Criterio jurídico: Este Tribunal Colegiado de Circuito determina que la decisión de otorgar audiencia para expresar alegatos únicamente respecto de asuntos listados para ser vistos en sesión pública, constituye una regla de política jurisdiccional que modula el debido proceso sin afectar la imparcialidad judicial.

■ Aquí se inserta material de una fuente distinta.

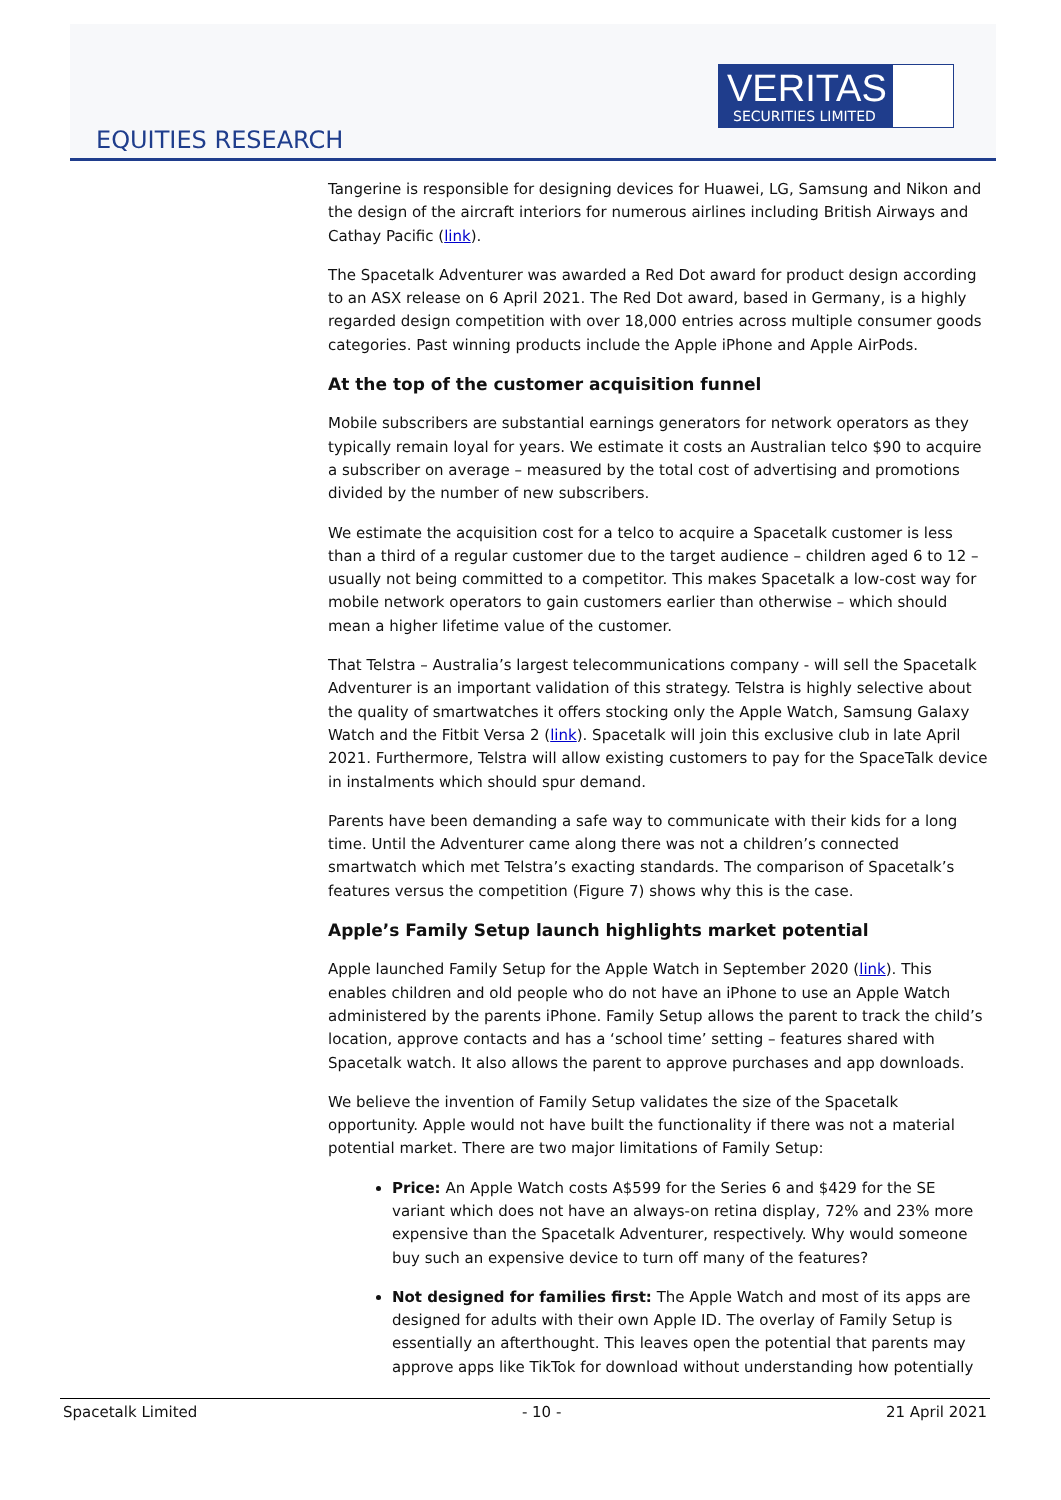VERITAS
SECURITIES LIMITED
EQUITIES RESEARCH
Tangerine is responsible for designing devices for Huawei, LG, Samsung and Nikon and the design of the aircraft interiors for numerous airlines including British Airways and Cathay Pacific (link).
The Spacetalk Adventurer was awarded a Red Dot award for product design according to an ASX release on 6 April 2021. The Red Dot award, based in Germany, is a highly regarded design competition with over 18,000 entries across multiple consumer goods categories. Past winning products include the Apple iPhone and Apple AirPods.
At the top of the customer acquisition funnel
Mobile subscribers are substantial earnings generators for network operators as they typically remain loyal for years. We estimate it costs an Australian telco $90 to acquire a subscriber on average – measured by the total cost of advertising and promotions divided by the number of new subscribers.
We estimate the acquisition cost for a telco to acquire a Spacetalk customer is less than a third of a regular customer due to the target audience – children aged 6 to 12 – usually not being committed to a competitor. This makes Spacetalk a low-cost way for mobile network operators to gain customers earlier than otherwise – which should mean a higher lifetime value of the customer.
That Telstra – Australia’s largest telecommunications company - will sell the Spacetalk Adventurer is an important validation of this strategy. Telstra is highly selective about the quality of smartwatches it offers stocking only the Apple Watch, Samsung Galaxy Watch and the Fitbit Versa 2 (link). Spacetalk will join this exclusive club in late April 2021. Furthermore, Telstra will allow existing customers to pay for the SpaceTalk device in instalments which should spur demand.
Parents have been demanding a safe way to communicate with their kids for a long time. Until the Adventurer came along there was not a children’s connected smartwatch which met Telstra’s exacting standards. The comparison of Spacetalk’s features versus the competition (Figure 7) shows why this is the case.
Apple’s Family Setup launch highlights market potential
Apple launched Family Setup for the Apple Watch in September 2020 (link). This enables children and old people who do not have an iPhone to use an Apple Watch administered by the parents iPhone. Family Setup allows the parent to track the child’s location, approve contacts and has a ‘school time’ setting – features shared with Spacetalk watch. It also allows the parent to approve purchases and app downloads.
We believe the invention of Family Setup validates the size of the Spacetalk opportunity. Apple would not have built the functionality if there was not a material potential market. There are two major limitations of Family Setup:
Price: An Apple Watch costs A$599 for the Series 6 and $429 for the SE variant which does not have an always-on retina display, 72% and 23% more expensive than the Spacetalk Adventurer, respectively. Why would someone buy such an expensive device to turn off many of the features?
Not designed for families first: The Apple Watch and most of its apps are designed for adults with their own Apple ID. The overlay of Family Setup is essentially an afterthought. This leaves open the potential that parents may approve apps like TikTok for download without understanding how potentially
Spacetalk Limited - 10 - 21 April 2021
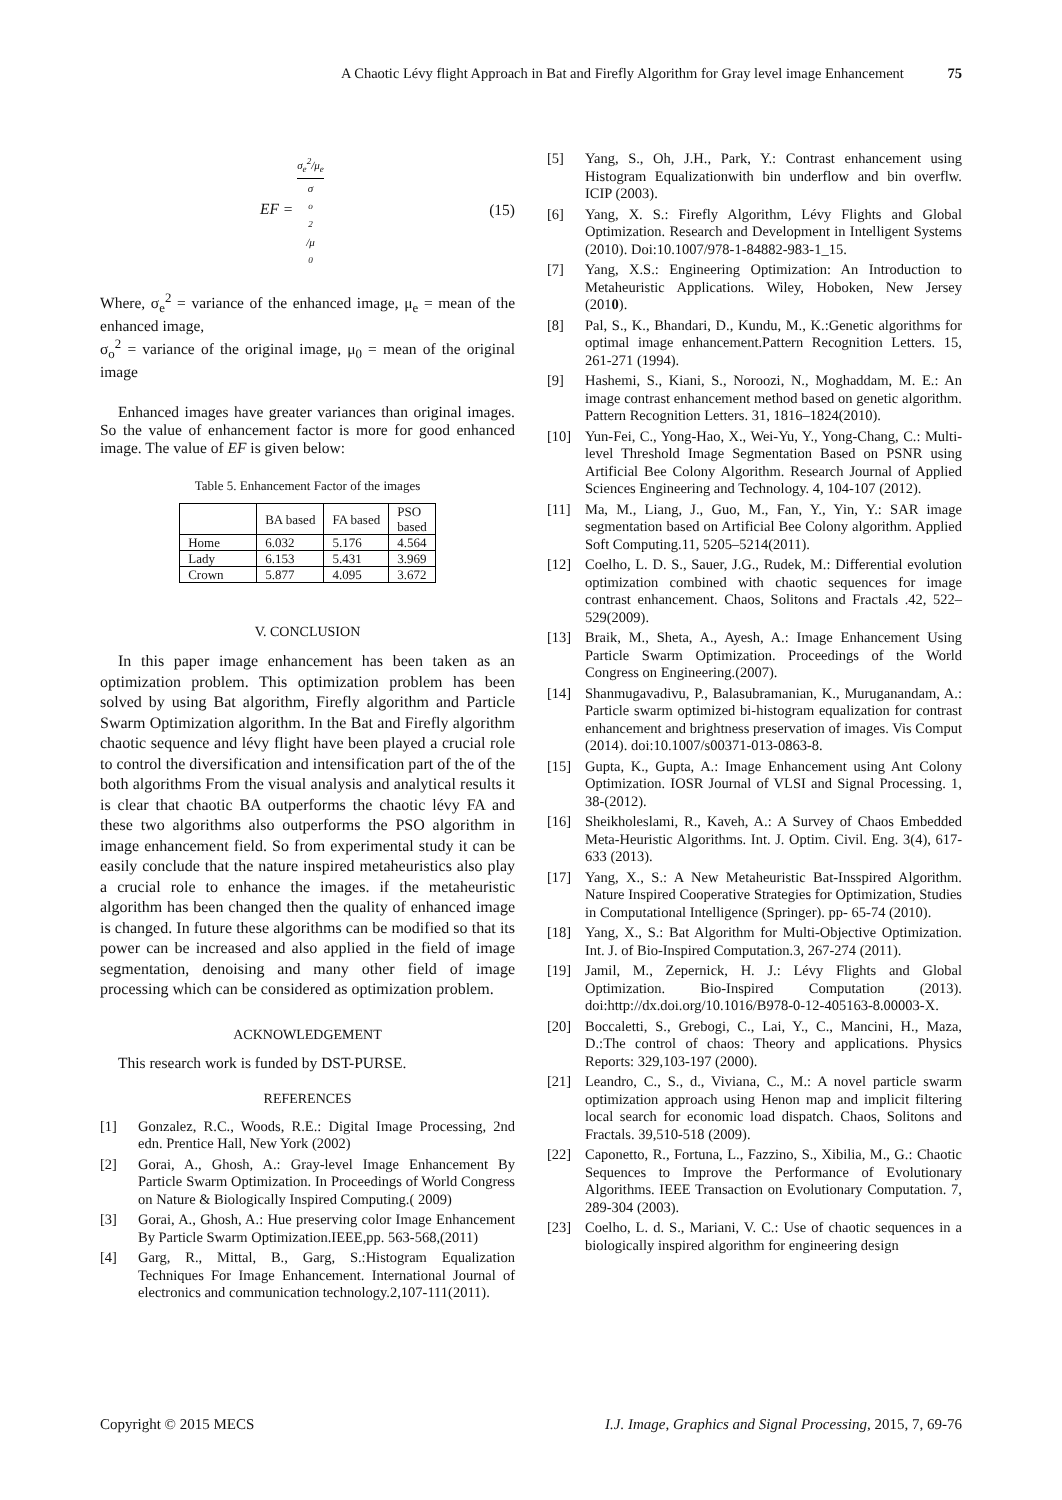A Chaotic Lévy flight Approach in Bat and Firefly Algorithm for Gray level image Enhancement 75
EF = σ<sub>e</sub><sup>2</sup>/μ<sub>e</sub> σ<sub>o</sub><sup>2</sup>/μ<sub>0</sub> (15)
Where, σ<sub>e</sub><sup>2</sup> = variance of the enhanced image, μ<sub>e</sub> = mean of the enhanced image,
σ<sub>o</sub><sup>2</sup> = variance of the original image, μ<sub>0</sub> = mean of the original image
Enhanced images have greater variances than original images. So the value of enhancement factor is more for good enhanced image. The value of EF is given below:
Table 5. Enhancement Factor of the images
| | BA based | FA based | PSO based |
| --- | --- | --- | --- |
| Home | 6.032 | 5.176 | 4.564 |
| Lady | 6.153 | 5.431 | 3.969 |
| Crown | 5.877 | 4.095 | 3.672 |
V. CONCLUSION
In this paper image enhancement has been taken as an optimization problem. This optimization problem has been solved by using Bat algorithm, Firefly algorithm and Particle Swarm Optimization algorithm. In the Bat and Firefly algorithm chaotic sequence and lévy flight have been played a crucial role to control the diversification and intensification part of the of the both algorithms From the visual analysis and analytical results it is clear that chaotic BA outperforms the chaotic lévy FA and these two algorithms also outperforms the PSO algorithm in image enhancement field. So from experimental study it can be easily conclude that the nature inspired metaheuristics also play a crucial role to enhance the images. if the metaheuristic algorithm has been changed then the quality of enhanced image is changed. In future these algorithms can be modified so that its power can be increased and also applied in the field of image segmentation, denoising and many other field of image processing which can be considered as optimization problem.
ACKNOWLEDGEMENT
This research work is funded by DST-PURSE.
REFERENCES
[1] Gonzalez, R.C., Woods, R.E.: Digital Image Processing, 2nd edn. Prentice Hall, New York (2002)
[2] Gorai, A., Ghosh, A.: Gray-level Image Enhancement By Particle Swarm Optimization. In Proceedings of World Congress on Nature & Biologically Inspired Computing.( 2009)
[3] Gorai, A., Ghosh, A.: Hue preserving color Image Enhancement By Particle Swarm Optimization.IEEE,pp. 563-568,(2011)
[4] Garg, R., Mittal, B., Garg, S.:Histogram Equalization Techniques For Image Enhancement. International Journal of electronics and communication technology.2,107-111(2011).
[5] Yang, S., Oh, J.H., Park, Y.: Contrast enhancement using Histogram Equalizationwith bin underflow and bin overflw. ICIP (2003).
[6] Yang, X. S.: Firefly Algorithm, Lévy Flights and Global Optimization. Research and Development in Intelligent Systems (2010). Doi:10.1007/978-1-84882-983-1_15.
[7] Yang, X.S.: Engineering Optimization: An Introduction to Metaheuristic Applications. Wiley, Hoboken, New Jersey (2010).
[8] Pal, S., K., Bhandari, D., Kundu, M., K.:Genetic algorithms for optimal image enhancement.Pattern Recognition Letters. 15, 261-271 (1994).
[9] Hashemi, S., Kiani, S., Noroozi, N., Moghaddam, M. E.: An image contrast enhancement method based on genetic algorithm. Pattern Recognition Letters. 31, 1816–1824(2010).
[10] Yun-Fei, C., Yong-Hao, X., Wei-Yu, Y., Yong-Chang, C.: Multi-level Threshold Image Segmentation Based on PSNR using Artificial Bee Colony Algorithm. Research Journal of Applied Sciences Engineering and Technology. 4, 104-107 (2012).
[11] Ma, M., Liang, J., Guo, M., Fan, Y., Yin, Y.: SAR image segmentation based on Artificial Bee Colony algorithm. Applied Soft Computing.11, 5205–5214(2011).
[12] Coelho, L. D. S., Sauer, J.G., Rudek, M.: Differential evolution optimization combined with chaotic sequences for image contrast enhancement. Chaos, Solitons and Fractals .42, 522–529(2009).
[13] Braik, M., Sheta, A., Ayesh, A.: Image Enhancement Using Particle Swarm Optimization. Proceedings of the World Congress on Engineering.(2007).
[14] Shanmugavadivu, P., Balasubramanian, K., Muruganandam, A.: Particle swarm optimized bi-histogram equalization for contrast enhancement and brightness preservation of images. Vis Comput (2014). doi:10.1007/s00371-013-0863-8.
[15] Gupta, K., Gupta, A.: Image Enhancement using Ant Colony Optimization. IOSR Journal of VLSI and Signal Processing. 1, 38-(2012).
[16] Sheikholeslami, R., Kaveh, A.: A Survey of Chaos Embedded Meta-Heuristic Algorithms. Int. J. Optim. Civil. Eng. 3(4), 617-633 (2013).
[17] Yang, X., S.: A New Metaheuristic Bat-Insspired Algorithm. Nature Inspired Cooperative Strategies for Optimization, Studies in Computational Intelligence (Springer). pp- 65-74 (2010).
[18] Yang, X., S.: Bat Algorithm for Multi-Objective Optimization. Int. J. of Bio-Inspired Computation.3, 267-274 (2011).
[19] Jamil, M., Zepernick, H. J.: Lévy Flights and Global Optimization. Bio-Inspired Computation (2013). doi:http://dx.doi.org/10.1016/B978-0-12-405163-8.00003-X.
[20] Boccaletti, S., Grebogi, C., Lai, Y., C., Mancini, H., Maza, D.:The control of chaos: Theory and applications. Physics Reports: 329,103-197 (2000).
[21] Leandro, C., S., d., Viviana, C., M.: A novel particle swarm optimization approach using Henon map and implicit filtering local search for economic load dispatch. Chaos, Solitons and Fractals. 39,510-518 (2009).
[22] Caponetto, R., Fortuna, L., Fazzino, S., Xibilia, M., G.: Chaotic Sequences to Improve the Performance of Evolutionary Algorithms. IEEE Transaction on Evolutionary Computation. 7, 289-304 (2003).
[23] Coelho, L. d. S., Mariani, V. C.: Use of chaotic sequences in a biologically inspired algorithm for engineering design
Copyright © 2015 MECS I.J. Image, Graphics and Signal Processing, 2015, 7, 69-76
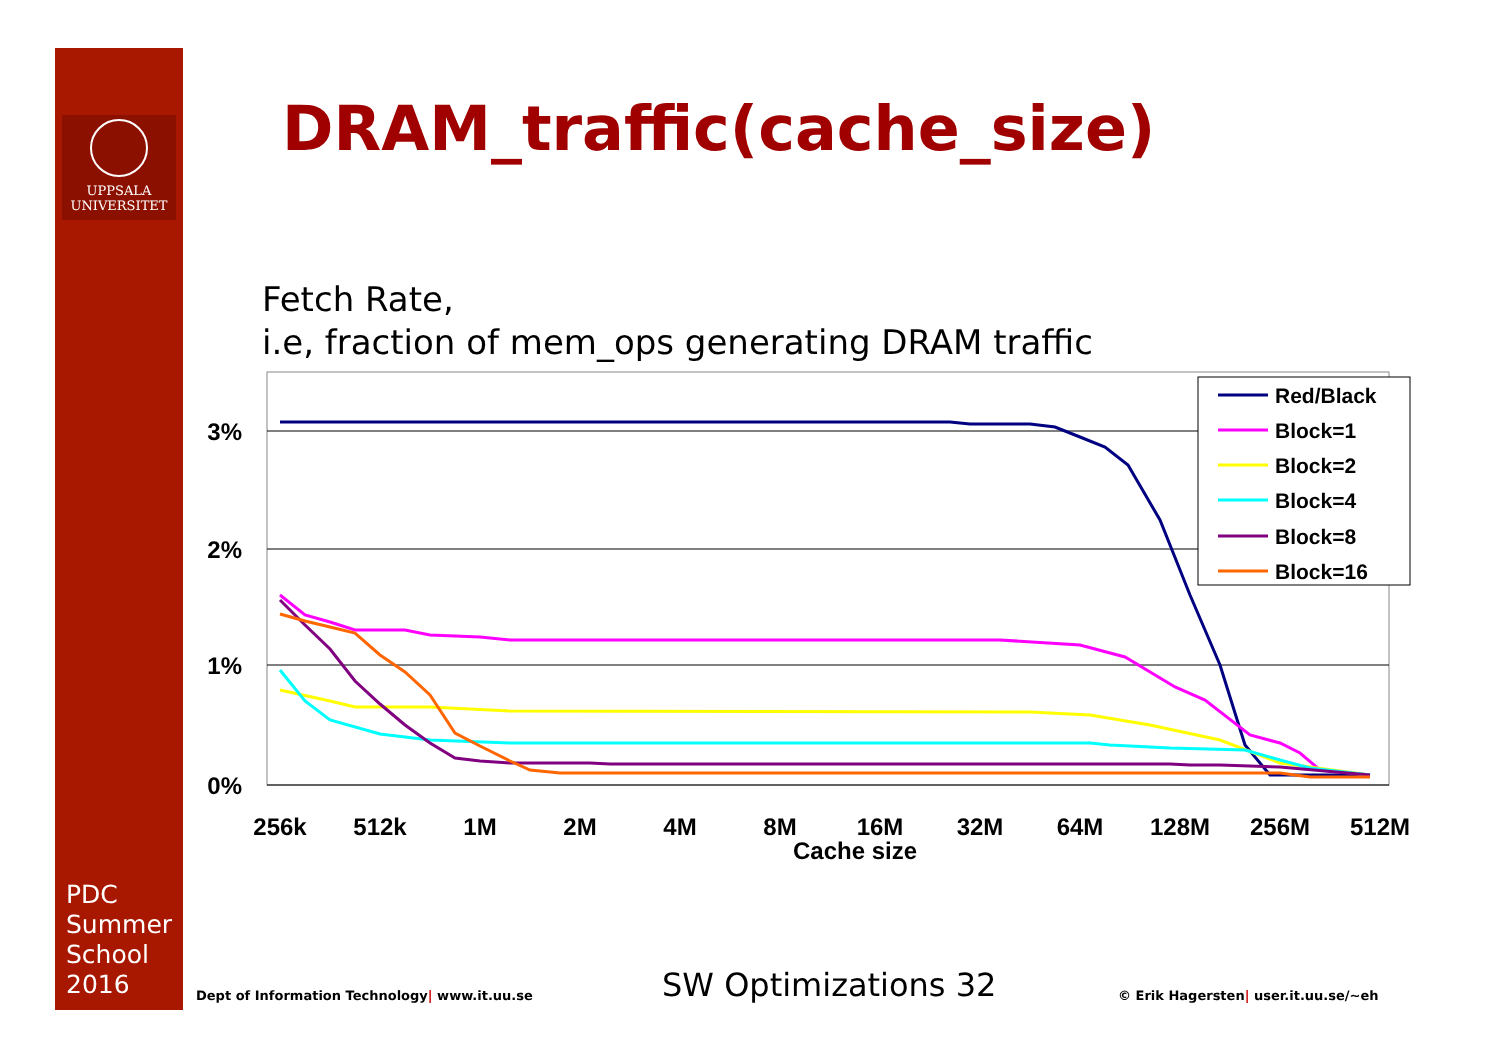UPPSALA
UNIVERSITET
DRAM_traffic(cache_size)
Fetch Rate,
i.e, fraction of mem_ops generating DRAM traffic
3%
2%
1%
0%
256k
512k
1M
2M
4M
8M
16M
32M
64M
128M
256M
512M
Cache size
Red/Black
Block=1
Block=2
Block=4
Block=8
Block=16
PDC
Summer
School
2016
Dept of Information Technology| www.it.uu.se
SW Optimizations 32
© Erik Hagersten| user.it.uu.se/~eh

Justificación: Aun cuando la apariencia de justicia es igual de importante que la justicia misma para impulsar la confianza social en la función judicial, las dudas en torno a la pérdida de imparcialidad respecto de las personas juzgadoras en un determinado asunto deben ser legítimas y sustentarse en elementos objetivos o razonables que sean comprobables: la imparcialidad debe ser presumida mientras que su ausencia debe ser acreditada fehacientemente. La decisión de otorgar audiencia únicamente respecto de los asuntos listados para ser vistos en sesión no evidencia sesgos, prejuicios, ideas preconcebidas, designios anticipados o prevención a favor o en contra de alguna de las personas que sugiera una falta de perspectiva profesional y, en cambio, es una regla de política judicial sobre el otorgamiento de citas para atender a las partes (aplicable por igual a todas ellas) que no conlleva el ánimo de favorecerlas o perjudicarlas. Es una regla dentro de un sistema de organización interno respaldado por una libertad configurativa de política jurisdiccional reconocida en el ámbito nacional e internacional como una manifestación de la independencia judicial, que permite y al mismo tiempo obliga a todos los órganos jurisdiccionales a crear estructuras y directrices administrativas encaminadas a lograr un servicio público de impartición de justicia más eficaz y eficiente en beneficio de las personas justiciables. No basta que los órganos jurisdiccionales enfoquen su labor exclusivamente al aspecto jurídico, sino que también deben atender al administrativo, por lo que pueden implementar los mecanismos idóneos para gestionar su carga laboral, estudiar con acuciosidad y tiempo suficiente los asuntos a su cargo, otorgar a las partes la misma oportunidad de expresarse y ser escuchadas, pero siempre en el entendido de que la resolución de cada uno de los asuntos es un proceso agregativo (no aislado) que requiere de reglas claras –como la mencionada– a fin de organizar la fijación de citas bajo criterios de eficacia y eficiencia que mejoren el servicio público de administración de justicia. Máxime que privilegiar la atención personalizada a las partes cuyos asuntos ya hayan sido estudiados y estén próximos a ser resueltos conlleva el potencial de capitalizar los beneficios intrínsecos a sus alegatos verbales y fomenta un diálogo judicial cercano y abierto en un contexto de común entendimiento.
VIGÉSIMO TRIBUNAL COLEGIADO EN MATERIA ADMINISTRATIVA DEL PRIMER CIRCUITO.
Recurso de reclamación 23/2024. Grupo Elektra, S.A.B. de C.V. 13 de junio de 2024. Mayoría de votos. Disidente: Martha Llamile Ortiz Brena. Ponente: Salvador Alvarado López. Secretario: Héctor Jesús Reyna Pérez Güemes.